This is a second chance romance, but if you love a Big Grovel, you won’t find it here.
Plot: our heroine is the kind of secret child of a mega star who has been effectively in hiding since her mom took her and they left LA for the solitude of a small town. For her 18th birthday, she goes on vacation to London, meets a super cute boy, and has a whirlwind romance. Which he ends by selling her story to a gossip magazine. The story picks up 14 years later when they meet again.
The romance is really the focus of this story but honestly, the real gem here is the relationship between Tate, her mom, and her grandmother. It’s not perfect, the way good relationships between women seem to feel the need to be done, but rather a group of women bound by love and mutual respect sufficient to overcome their differences in personality and ambitions. It reminded me a lot of the Villanueva women from Jane the Virgin.
The protagonists have quite a bit of chemistry. The dialogue is very natural and the secondary characters are treated with a lot of love given how little time they actually get on the page.
The progression of the romance itself felt really rushed, and while I sympathize with the reasons for Sam’s betrayal there is barely any time at all after we find out that Tate forgives him. And he doesn’t even apologize. So. I don’t know. I needed more than what the story gave me to buy into it.

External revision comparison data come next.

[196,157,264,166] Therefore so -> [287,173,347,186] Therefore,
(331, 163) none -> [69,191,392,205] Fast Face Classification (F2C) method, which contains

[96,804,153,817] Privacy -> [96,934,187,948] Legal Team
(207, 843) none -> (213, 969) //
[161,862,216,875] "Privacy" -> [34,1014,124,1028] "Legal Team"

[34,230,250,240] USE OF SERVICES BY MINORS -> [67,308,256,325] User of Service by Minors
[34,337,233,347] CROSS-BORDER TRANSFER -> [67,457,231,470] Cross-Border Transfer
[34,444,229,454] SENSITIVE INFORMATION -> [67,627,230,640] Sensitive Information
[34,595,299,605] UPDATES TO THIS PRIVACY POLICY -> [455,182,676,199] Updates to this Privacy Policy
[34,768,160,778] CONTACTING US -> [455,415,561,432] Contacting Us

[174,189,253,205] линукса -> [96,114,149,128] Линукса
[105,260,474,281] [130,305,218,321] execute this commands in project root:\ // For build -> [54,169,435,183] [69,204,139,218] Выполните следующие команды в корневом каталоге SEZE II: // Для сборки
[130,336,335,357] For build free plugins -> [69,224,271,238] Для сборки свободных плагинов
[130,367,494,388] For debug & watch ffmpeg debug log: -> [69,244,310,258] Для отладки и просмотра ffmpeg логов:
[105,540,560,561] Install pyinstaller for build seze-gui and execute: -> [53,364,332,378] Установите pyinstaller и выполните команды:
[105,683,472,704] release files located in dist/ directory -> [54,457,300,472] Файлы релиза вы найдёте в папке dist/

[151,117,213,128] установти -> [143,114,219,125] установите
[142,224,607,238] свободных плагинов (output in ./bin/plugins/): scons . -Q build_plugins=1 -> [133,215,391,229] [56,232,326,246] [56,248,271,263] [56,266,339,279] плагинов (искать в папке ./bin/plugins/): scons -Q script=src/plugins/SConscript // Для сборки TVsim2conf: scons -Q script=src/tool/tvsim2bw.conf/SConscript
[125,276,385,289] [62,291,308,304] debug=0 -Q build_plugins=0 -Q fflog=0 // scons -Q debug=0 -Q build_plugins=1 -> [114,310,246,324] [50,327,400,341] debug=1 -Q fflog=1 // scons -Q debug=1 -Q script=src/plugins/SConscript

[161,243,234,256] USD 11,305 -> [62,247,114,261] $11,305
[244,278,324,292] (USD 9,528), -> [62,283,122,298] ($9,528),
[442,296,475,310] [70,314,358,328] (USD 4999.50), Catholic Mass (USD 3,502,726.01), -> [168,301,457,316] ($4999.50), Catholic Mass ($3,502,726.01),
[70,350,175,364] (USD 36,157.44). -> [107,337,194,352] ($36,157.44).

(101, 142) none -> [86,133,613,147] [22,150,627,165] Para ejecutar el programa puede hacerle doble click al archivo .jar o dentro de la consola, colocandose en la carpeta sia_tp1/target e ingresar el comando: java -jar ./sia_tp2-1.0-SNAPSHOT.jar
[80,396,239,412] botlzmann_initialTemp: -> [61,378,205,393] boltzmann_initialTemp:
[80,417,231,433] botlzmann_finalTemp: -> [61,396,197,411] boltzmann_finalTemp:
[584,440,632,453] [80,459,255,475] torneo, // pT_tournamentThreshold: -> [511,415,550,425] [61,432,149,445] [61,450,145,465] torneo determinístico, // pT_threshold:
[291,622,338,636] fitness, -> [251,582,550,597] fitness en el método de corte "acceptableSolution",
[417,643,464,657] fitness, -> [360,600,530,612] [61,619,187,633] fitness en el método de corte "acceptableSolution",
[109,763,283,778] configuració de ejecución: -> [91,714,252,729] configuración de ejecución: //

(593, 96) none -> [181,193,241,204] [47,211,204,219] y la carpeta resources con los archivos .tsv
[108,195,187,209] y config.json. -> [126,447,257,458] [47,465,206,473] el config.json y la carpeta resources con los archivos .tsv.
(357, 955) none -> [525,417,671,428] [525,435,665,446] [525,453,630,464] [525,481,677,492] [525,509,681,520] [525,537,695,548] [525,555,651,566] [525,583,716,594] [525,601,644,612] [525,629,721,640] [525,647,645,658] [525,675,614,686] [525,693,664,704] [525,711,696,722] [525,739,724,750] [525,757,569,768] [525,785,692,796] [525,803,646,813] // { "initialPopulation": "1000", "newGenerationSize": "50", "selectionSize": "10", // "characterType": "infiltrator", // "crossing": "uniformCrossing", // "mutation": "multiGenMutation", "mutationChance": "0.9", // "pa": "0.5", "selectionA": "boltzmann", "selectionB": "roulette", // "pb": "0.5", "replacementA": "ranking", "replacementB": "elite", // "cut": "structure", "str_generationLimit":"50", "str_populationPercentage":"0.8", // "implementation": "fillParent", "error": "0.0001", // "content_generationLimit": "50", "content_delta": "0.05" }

The other oddity about this story is that at the centre is the love story between Sam’s grandparents, a Black man and a white woman in the 50s and the difficulties they faced. Only Sam is white and so is Tate and it felt a little odd to have a pretty straightforward romance between two white people play out in front of a backdrop of two people who overcame social stigma, prejudice, and actual danger to their lives to be with the person they cared about. I was expecting at least an attempt at creating a parallel there, but there wasn’t, which kind of made it feel like an attempt to incorporate the topic of race into the story without really engaging with it.